With the uncertain business environment triggered by the coronavirus (Covid-19) pandemic and immigration-related issues, many talented Indians in the US are being forced to return. Start-ups and software companies are seeing this as an opportunity to enrich their talent base.
According to industry experts, a stricter visa regime and closure of onshore opportunities in the US are likely to result in a reverse brain drain.
Indian start-ups and software product companies are trying to attract engineers and programmers who are either stranded in India because of the lockdown or H-1B visa holders who have been laid off. They are also setting sights on those who are contemplating moving back home due to uncertainties around the visa processing, say HR firms and industry experts.
“Product-based start-ups that have funds are luring mid-level workers having skills in front-end architect solutions and product development. The global exposure of such candidates is an added advantage," said Aditya Narayan Mishra, chief executive officer (CEO) of CIEL HR Services.

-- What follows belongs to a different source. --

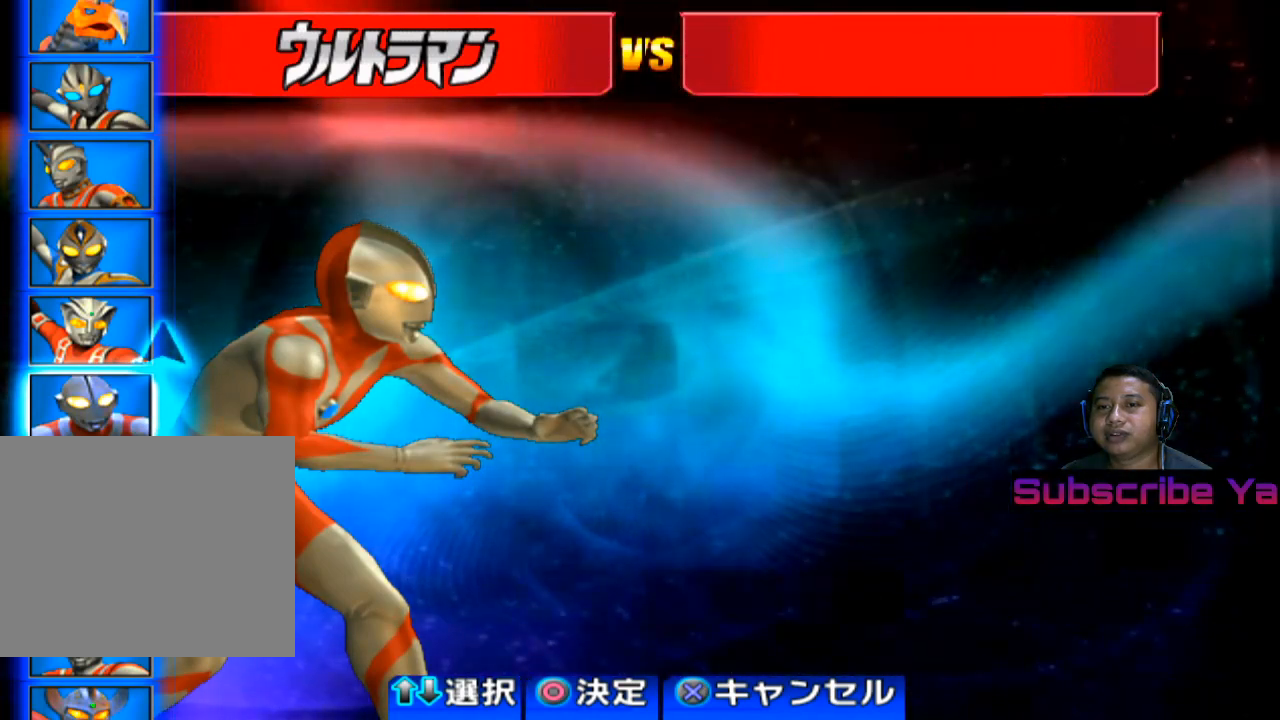
{"buttons": [], "left_stick": "down", "events": [[100, "left_stick", "center"], [240, "left_stick", "down"], [360, "left_stick", "center"], [500, "left_stick", "down"]]}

Last Monday, US President Donald Trump signed a proclamation to restrict H1B and other non-immigration visas until the end of 2020. Around 1,500 visa holders, who visited India before the lockdown for medical emergencies and vacations, are also in limbo because of the executive order.
Also, the current federal rules require an H-1B visa holder to leave the US along with family members within 60 days of losing their jobs. Those on H-1B visas are not eligible for unemployment and social security benefits.

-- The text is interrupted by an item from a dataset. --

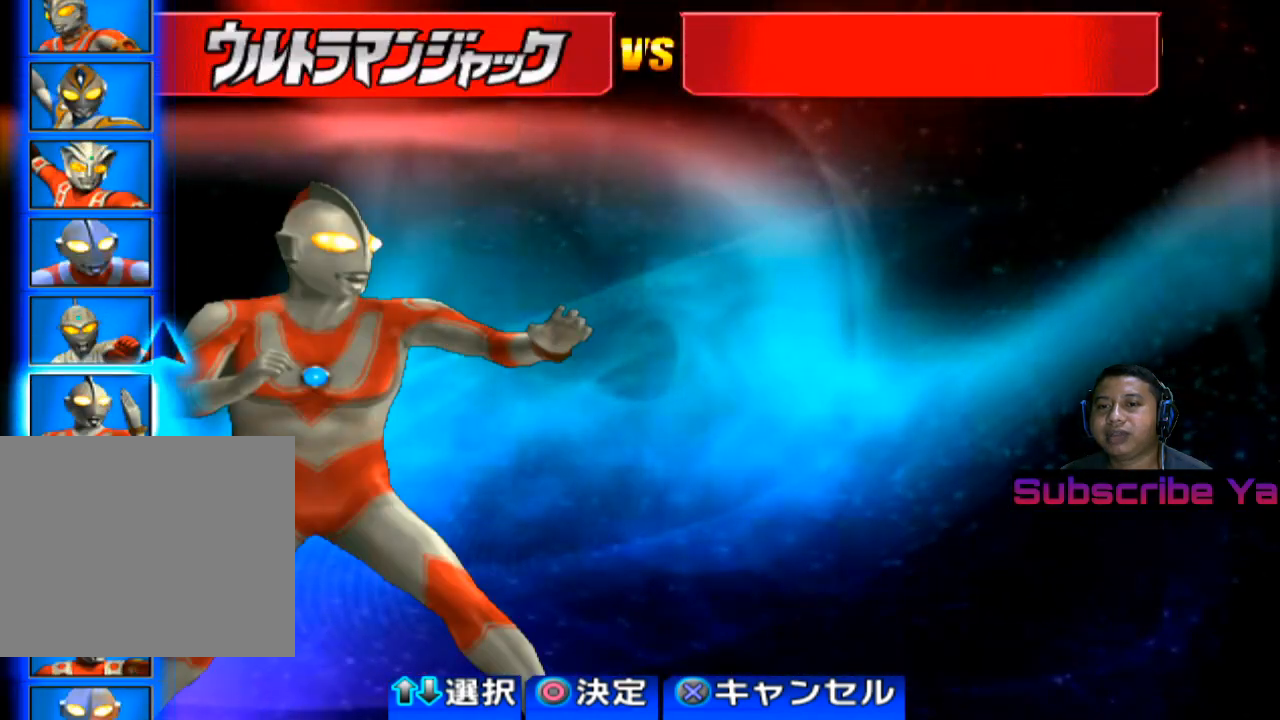
{"buttons": [], "left_stick": "center", "events": [[100, "left_stick", "center"], [260, "left_stick", "down"], [400, "left_stick", "center"]]}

“Visa holders stuck in India, too, have been furloughed or given an option to temporarily work in offshore locations in Hyderabad or Bengaluru or transferred to other projects without the employee's consent. So, these employees are exploring local opportunities,” he added.

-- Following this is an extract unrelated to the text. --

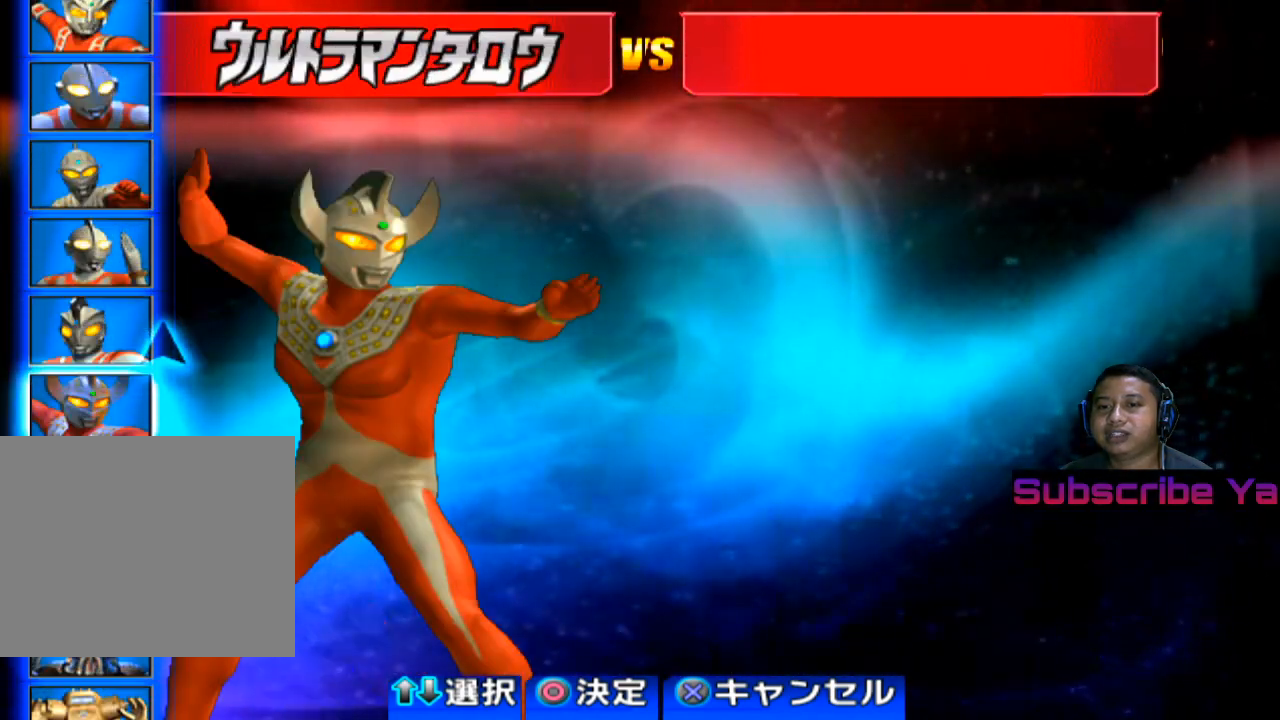
{"buttons": [], "left_stick": "up", "events": [[440, "left_stick", "up"]]}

Indian start-ups such as Zomato and Ixigo have used the situation to draw talent returning from the US to fill their vacancies. “Ixigo is seeking candidates in areas of engineering and quality assurance and we are open to Indian workers who could not get or renew their H-1B visas,” said Aloke Bajpai, CEO and co-founder of the Gurugram-based travel start-up. Zomato's product head Rahul Ganjoo, too, took to the social media to point out that there were many opportunities in India.
Not only start-ups, but even IT service providers, health care and banking, financial services and insurance (BFSI) firms are said to be quite keen to hire the foreign returnees to fill up digital skills and cloud migration positions. These are now fast-tracked due to the pandemic, according to Sunil C, head (specialized staffing), TeamLease Digital.
"Many H-1B holders, who will be returning due to the executive order, will form a good talent to fill immediate roles on contract. They can also fill consultant roles because they come from a market where such roles are well established," he added.
Reverse brain drain
The start-up community also feels the issue may act as a catalyst for “reverse brain drain” and may result in a new wave of start-ups similar to the ones set up by returnees in the previous decade.
Snapdeal co-founder and CEO Kunal Bahl’s H-1B visa was rejected in 2007 while working for Microsoft in Seattle. However, he went on to start Snapdeal three years later along with his high school friend Rohit Bansal. Snapdeal is now India's third-largest e-commerce retailer.
“India is the land of big opportunities. I didn’t know this 13 years ago when my H-1B visa was rejected, but haven’t regretted a moment since,” Bahl tweeted.